Por tratarse de una operación de radio muy largo, Montale echó mano de gente, entre ella Sam Benítez, y aquella gente echó mano de otra, entre la que nos contábamos nosotros, ya que había trabajo para la mitad del gremio de cobardes. Todo parecía ir por su cauce hasta que saltó a escena Tarmo Dakauskas, que, aparte de los oficios que le adjudicó Sam (ya saben: el de espía, el de mediador en canje de prisioneros, etcétera), resulta que trabaja ahora para el Vaticano en calidad de agente para todo. «Es una especie de ángel vengador», precisó Federiquito con tono solemne. «Y su hermano Tito es el ángel exterminador», añadió con mayor solemnidad aún. «Pero algún cobarde despistado lo llamó para implicarlo en la operación y ahí se jodió todo. Cuando Sam se enteró de la estrategia de los hermanos Dakauskas, que consistía en alertar a la Interpol de la cadena de robos previstos, llegó a un pacto con Tarmo: si Tarmo no quería que Sam echase abajo su plan, alertando a su vez a los ladrones de la trampa en que iban a caer, no debía denunciaros a vosotros, porque él tiene a tu padre en un altar a cuatro metros del suelo, ¿me explico? Por otra parte, como Sam y Tarmo se llevan bien, aunque a veces jueguen en bandos enemigos, Sam informó a Tarmo de las intenciones del Penumbra, que pretendía volar la catedral de Colonia con gente dentro, porque estaba a sueldo de un moro visionario y majaron, o al menos eso dicen del moro, al que no tengo el gusto de conocer todavía. Tarmo le dijo a Sam que no había más remedio que mandar al Penumbra al paraíso musulmán, pues, de fallarle el golpe en Colonia, lo llevaría a cabo en quién sabe qué otro sitio, y Sam se vio obligado a dar el visto bueno a aquella ejecución, porque no había otra salida razonable, aunque ya sabéis que a él no le gusta la casquería. Y eso es todo», concluyó Federiquito con cara satisfecha.
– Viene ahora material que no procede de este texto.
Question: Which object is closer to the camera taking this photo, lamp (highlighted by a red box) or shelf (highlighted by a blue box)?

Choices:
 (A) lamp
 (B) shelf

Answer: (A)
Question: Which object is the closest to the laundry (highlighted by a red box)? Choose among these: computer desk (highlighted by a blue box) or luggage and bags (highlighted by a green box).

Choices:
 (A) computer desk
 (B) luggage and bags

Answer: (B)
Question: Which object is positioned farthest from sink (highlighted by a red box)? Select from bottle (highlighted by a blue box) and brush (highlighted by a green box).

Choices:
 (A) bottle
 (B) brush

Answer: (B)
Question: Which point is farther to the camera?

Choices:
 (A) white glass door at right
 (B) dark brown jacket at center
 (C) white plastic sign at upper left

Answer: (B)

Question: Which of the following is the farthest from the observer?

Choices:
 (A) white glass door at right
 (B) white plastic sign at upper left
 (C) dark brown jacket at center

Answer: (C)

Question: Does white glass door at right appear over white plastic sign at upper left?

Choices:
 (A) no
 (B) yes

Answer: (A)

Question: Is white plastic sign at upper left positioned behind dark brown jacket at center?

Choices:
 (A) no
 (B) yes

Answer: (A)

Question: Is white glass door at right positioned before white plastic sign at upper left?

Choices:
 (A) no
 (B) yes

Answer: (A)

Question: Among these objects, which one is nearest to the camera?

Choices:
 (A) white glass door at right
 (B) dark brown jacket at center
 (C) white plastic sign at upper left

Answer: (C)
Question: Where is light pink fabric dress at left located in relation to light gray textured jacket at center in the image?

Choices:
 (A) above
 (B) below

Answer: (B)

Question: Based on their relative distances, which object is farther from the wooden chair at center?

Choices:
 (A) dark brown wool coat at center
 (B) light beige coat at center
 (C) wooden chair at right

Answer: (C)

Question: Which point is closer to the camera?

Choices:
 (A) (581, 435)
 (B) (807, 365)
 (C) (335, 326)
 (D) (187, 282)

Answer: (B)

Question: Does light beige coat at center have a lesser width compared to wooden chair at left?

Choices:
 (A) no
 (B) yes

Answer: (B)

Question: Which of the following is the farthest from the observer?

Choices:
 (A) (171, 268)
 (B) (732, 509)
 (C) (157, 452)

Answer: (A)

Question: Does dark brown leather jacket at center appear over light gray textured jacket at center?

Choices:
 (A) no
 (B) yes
«¿Y eso es todo?», le preguntamos al unísono tía Corina y yo, porque aquella narración dejaba demasiadas lagunas. «Bueno, eso es todo lo que Sam me encargó que os contase, aunque yo sé más cosas… ¿Os importa que pida otra ensaimada?» Sabíamos de sobra por dónde iba a romper Federiquito por ahí rompió: «Pero esas cosas valen su peso en plata». Tía Corina le preguntó: «Oye, Federiquito, ¿a ti no te da un poco de vergüenza tener tan poquísima vergüenza?», y le aseguró que no estábamos dispuestos a regalarle ni un céntimo, así nos indicase el lugar exacto en que están enterrados los tesoros de los piratas de la Costa Malabar. «Bien, entonces ya no pinto nada aquí. Gracias por el convite», y se puso de pie. De repente, tía Corina abrió el bolso y sacó una pistola, una vieja Beretta que rodaba por casa desde hacía años y que a mi padre le dio por llevar encima durante un tiempo, cuando se apoderó de él la paranoia de que lo perseguían, extremo que nunca se confirmó, aunque, por suerte, aquello se le fue como le vino. Federiquito estaba tan asombrado como yo. «Mira, Federiquito», le espetó tía Corina, «aquí vamos a dejar claras algunas cosas. En principio, dentro de medio minuto vas a empezar a contar todo lo que sabes y no vas a respirar hasta el punto final. A la menor sospecha de que estás mintiéndonos o inventándote algo, te meto una bala en la rodilla y te dejo cojeando hasta que te vayas al nicho, ¿comprendes? Y, por último, ten claro desde este instante que todo lo que hemos consumido y todo lo que se nos antoje consumir a partir de ahora vas a pagarlo tú en cuanto termines de largar. Así que empieza.» Y Federiquito empezó.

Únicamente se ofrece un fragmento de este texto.